La pandémie a également été l’occasion de développer la captation des concerts. Qu’en est-il de leur diffusion à l’international ?
Comme tout le monde, la pandémie nous a imposé d’arrêter la diffusion en présentiel. Nous avons voulu proposer des captations pour les remplacer, que nous avons finalement continué à réaliser quand les concerts ont repris. C’est un outil qui a pu permettre de garder une certaine forme de visibilité. Aujourd’hui, le but est de fournir aux artistes un contenu de qualité qui leur permet de montrer leur travail notamment sur leurs réseaux sociaux. Les captations servent aussi de carte de visite, en particulier à destination des acteurs du réseau, comme l'Institut français. C’est ce que nous sommes actuellement en train de mettre en place.
Comment votre travail s’articule-t-il avec l’Institut français et le réseau culturel français à l’étranger ces dernières années ?
C’est l’Institut français de Colombie, à Bogota, qui en avait fait la demande, il y a, à peu près 10 ans. Au moment où les lauréats sont sélectionnés, nous transmettons leurs noms au réseau culturel. Ce sont ensuite les programmateurs qui nous envoient leurs demandes. Récemment, par exemple, l’Institut français du Pérou a souhaité inviter le groupe Ottis Cœur. Le FAIR joue alors le rôle d’intermédiaire avec les artistes et leurs entourages. Bien entendu, il faut qu’il y ait du côté des artistes une volonté de se développer à l’international, ce qui est d’ailleurs presque toujours le cas. Une fois l’accord de principe obtenu, ce sont les Instituts qui organisent directement la tournée avec l’entourage du groupe, comme ils le souhaitent.

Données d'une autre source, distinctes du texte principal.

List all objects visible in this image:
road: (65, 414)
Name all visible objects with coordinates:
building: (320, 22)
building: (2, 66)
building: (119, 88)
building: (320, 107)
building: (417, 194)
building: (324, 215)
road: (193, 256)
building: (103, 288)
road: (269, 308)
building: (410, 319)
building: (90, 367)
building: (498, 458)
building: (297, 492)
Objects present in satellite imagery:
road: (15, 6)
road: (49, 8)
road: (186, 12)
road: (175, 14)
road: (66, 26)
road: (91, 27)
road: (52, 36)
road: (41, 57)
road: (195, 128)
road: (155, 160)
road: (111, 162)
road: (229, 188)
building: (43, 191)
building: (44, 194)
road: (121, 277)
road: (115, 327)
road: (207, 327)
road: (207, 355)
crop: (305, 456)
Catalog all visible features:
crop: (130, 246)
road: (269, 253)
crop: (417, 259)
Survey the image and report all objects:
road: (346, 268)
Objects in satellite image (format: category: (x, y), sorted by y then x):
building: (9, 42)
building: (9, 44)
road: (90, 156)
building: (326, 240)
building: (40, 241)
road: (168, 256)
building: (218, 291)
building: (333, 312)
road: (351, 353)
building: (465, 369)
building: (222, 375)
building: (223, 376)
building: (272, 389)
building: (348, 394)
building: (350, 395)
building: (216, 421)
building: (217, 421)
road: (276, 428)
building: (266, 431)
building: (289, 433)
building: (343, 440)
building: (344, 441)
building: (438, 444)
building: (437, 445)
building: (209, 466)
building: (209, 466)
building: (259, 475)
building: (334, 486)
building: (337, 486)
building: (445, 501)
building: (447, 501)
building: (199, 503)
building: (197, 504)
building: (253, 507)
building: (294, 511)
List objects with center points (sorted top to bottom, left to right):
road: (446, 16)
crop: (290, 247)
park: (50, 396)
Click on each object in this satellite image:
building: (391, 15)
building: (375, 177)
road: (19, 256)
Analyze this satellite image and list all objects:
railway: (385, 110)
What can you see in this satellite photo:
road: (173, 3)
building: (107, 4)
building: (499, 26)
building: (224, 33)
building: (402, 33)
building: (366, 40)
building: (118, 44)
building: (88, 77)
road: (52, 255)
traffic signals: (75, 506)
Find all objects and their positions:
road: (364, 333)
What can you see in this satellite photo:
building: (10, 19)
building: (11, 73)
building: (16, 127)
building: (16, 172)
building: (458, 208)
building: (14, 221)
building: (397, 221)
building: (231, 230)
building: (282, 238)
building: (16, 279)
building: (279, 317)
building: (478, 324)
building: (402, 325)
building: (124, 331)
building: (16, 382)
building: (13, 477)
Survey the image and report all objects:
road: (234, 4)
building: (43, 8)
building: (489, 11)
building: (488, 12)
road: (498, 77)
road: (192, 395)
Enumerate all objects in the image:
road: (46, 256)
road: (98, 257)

En quoi est-il important de se projeter sur la scène internationale dès le début de carrière ?
Souvent, pour ces artistes en développement, c’est l’occasion de faire une première expérience à l’international. Il faut qu’ils comprennent qu’à l’international, les choses sont organisées différemment : ce sont d’autres contextes, d’autres conditions d’accueil techniques… C’est aussi se confronter à la barrière de la langue. Même quand on a déjà bien démarré en France, à l’étranger on repart forcément de zéro. C’est donc extrêmement formateur. L’intérêt pour le FAIR, c’est que ces dates à l’étrangers font à nos yeux partie de la formation : cela leur permet de comprendre s’il est vraiment intéressant pour eux de se développer à l’international, et ce que cela implique réellement.

L'Institut français est partenaire du FAIR.
De nombreux artistes lauréats du FAIR collaborent avec le réseau culturel français à l'étranger dans le cadre de tournées à l'étranger.